From the Department of Thoracic Surgery, West China Hospital, Sichuan University, Chengdu, China (J. Zhou, ZW, YZ, LL); West China School of Medicine, Sichuan University, Chengdu, China (J. Zhou, YD, YY, ML, J. Zhong, ZW); and Western China Collaborative Innovation Center for Early Diagnosis and Multidisciplinary Therapy of Lung Cancer, Sichuan University, Chengdu, China (LL).
Am J Phys Med Rehabil. 2020 Mar;99(3):241-249. doi: 10.1097/PHM.0000000000001312.
The aim of the study was to identify the analgesic efficacy and safety of transcutaneous electronic nerve stimulation in postoperative pain after pulmonary surgery.
Electronic databases (PubMed, Embase, Web of Science, and CENTRAL) were systematically searched from their inception to June 2019. The continuous variables were pooled as the weighted mean difference with correlated 95% confidence interval. Results were recognized as significant when a P value is less than 0.05. Subgroup analyses, sensitivity analyses, and quality assessment were performed.
Altogether, 10 studies were included. The pooled results indicated that transcutaneous electronic nerve stimulation group conferred lower pain intensity score on the first postoperative day (weighted mean difference = -0.93, 95% confidence interval = -1.56 to -0.30, P = 0.004), postoperative day 2 (weighted mean difference = -1.00, 95% confidence interval = -1.64 to -0.35, P = 0.002), postoperative day 3 (weighted mean difference = -0.92, 95% confidence interval = -1.76 to -0.09, P = 0.03), postoperative day 4 (weighted mean difference = -0.90, 95% confidence interval = -1.24 to -0.56, P < 0.001), and postoperative day 5 (weighted mean difference = -1.39, 95% confidence interval = -2.20 to -0.57, P < 0.001) compared with the placebo transcutaneous electronic nerve stimulation group. No publication bias was found. No significant discovery was obtained in sensitivity analyses.

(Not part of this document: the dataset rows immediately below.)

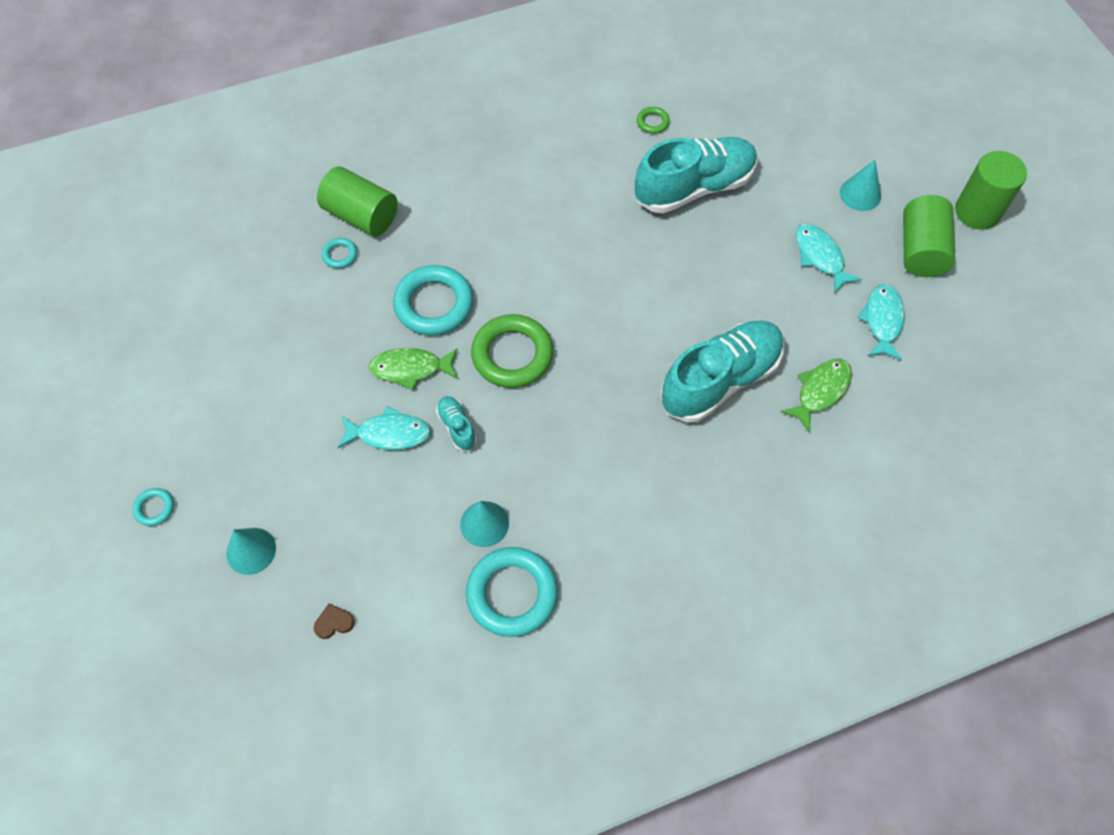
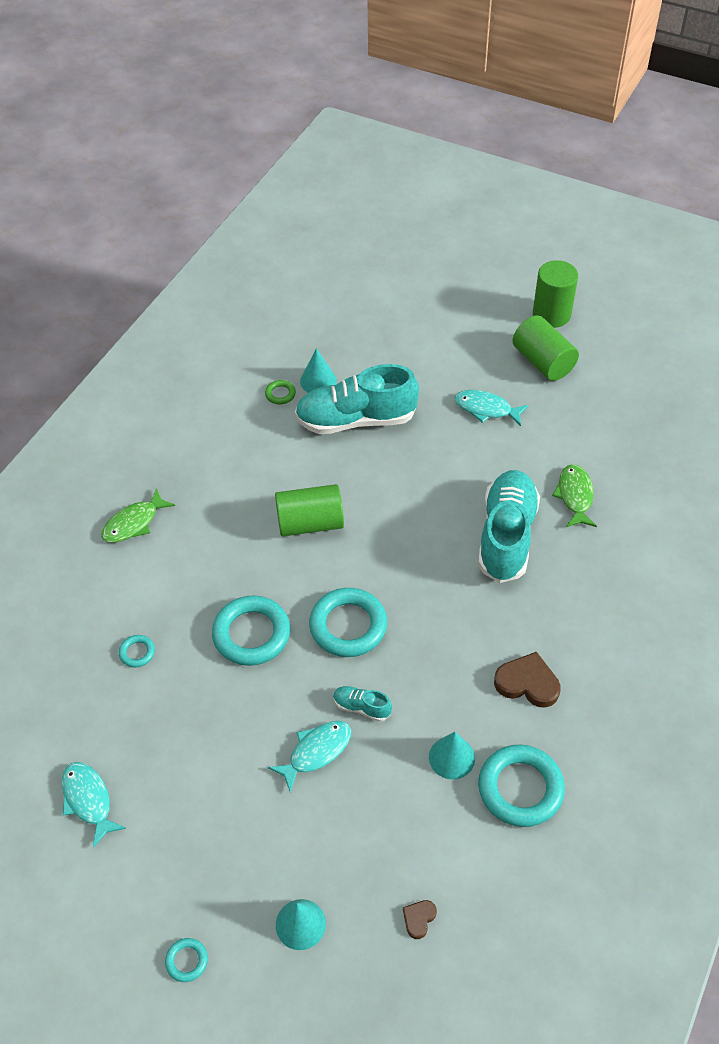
camera: 40 degrees left, 10 degrees down
(361, 215) = (123, 611): green cylinder -> green cylinder (310, 523)
(410, 369) = (283, 693): green fish -> green fish (134, 523)
(512, 355) = (348, 626): green ring -> turquoise ring
(607, 516) = (527, 683): none -> brown heart
(694, 188) = (356, 420): turquoise shoe -> turquoise shoe turned 120 degrees counterclockwise
(860, 194) = (469, 351): turquoise cone -> turquoise cone (318, 381)
(882, 320) = (565, 423): turquoise fish -> turquoise fish (88, 800)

Transcutaneous electronic nerve stimulation might be an effective supplementary analgesic regimen in multimodal analgesia to decrease pain intensity after pulmonary surgery.
本研究旨在确定经皮电神经刺激在肺手术后疼痛中的镇痛效果和安全性。
系统检索了从建库至 2019 年 6 月的电子数据库(PubMed、Embase、Web of Science 和 CENTRAL)。连续变量采用加权均数差及相关 95%置信区间进行汇总。当 P 值小于 0.05 时,结果被认为具有统计学意义。进行了亚组分析、敏感性分析和质量评估。
共纳入 10 项研究。汇总结果表明,经皮电神经刺激组在术后第 1 天(加权均数差=-0.93,95%置信区间=-1.56 至-0.30,P=0.004)、术后第 2 天(加权均数差=-1.00,95%置信区间=-1.64 至-0.35,P=0.002)、术后第 3 天(加权均数差=-0.92,95%置信区间=-1.76 至-0.09,P=0.03)、术后第 4 天(加权均数差=-0.90,95%置信区间=-1.24 至-0.56,P<0.001)和术后第 5 天(加权均数差=-1.39,95%置信区间=-2.20 至-0.57,P<0.001)时疼痛强度评分均低于安慰剂经皮电神经刺激组。未发现发表偏倚。敏感性分析未发现显著差异。
经皮电神经刺激可能是一种有效的多模式镇痛辅助治疗方案,可降低肺手术后的疼痛强度。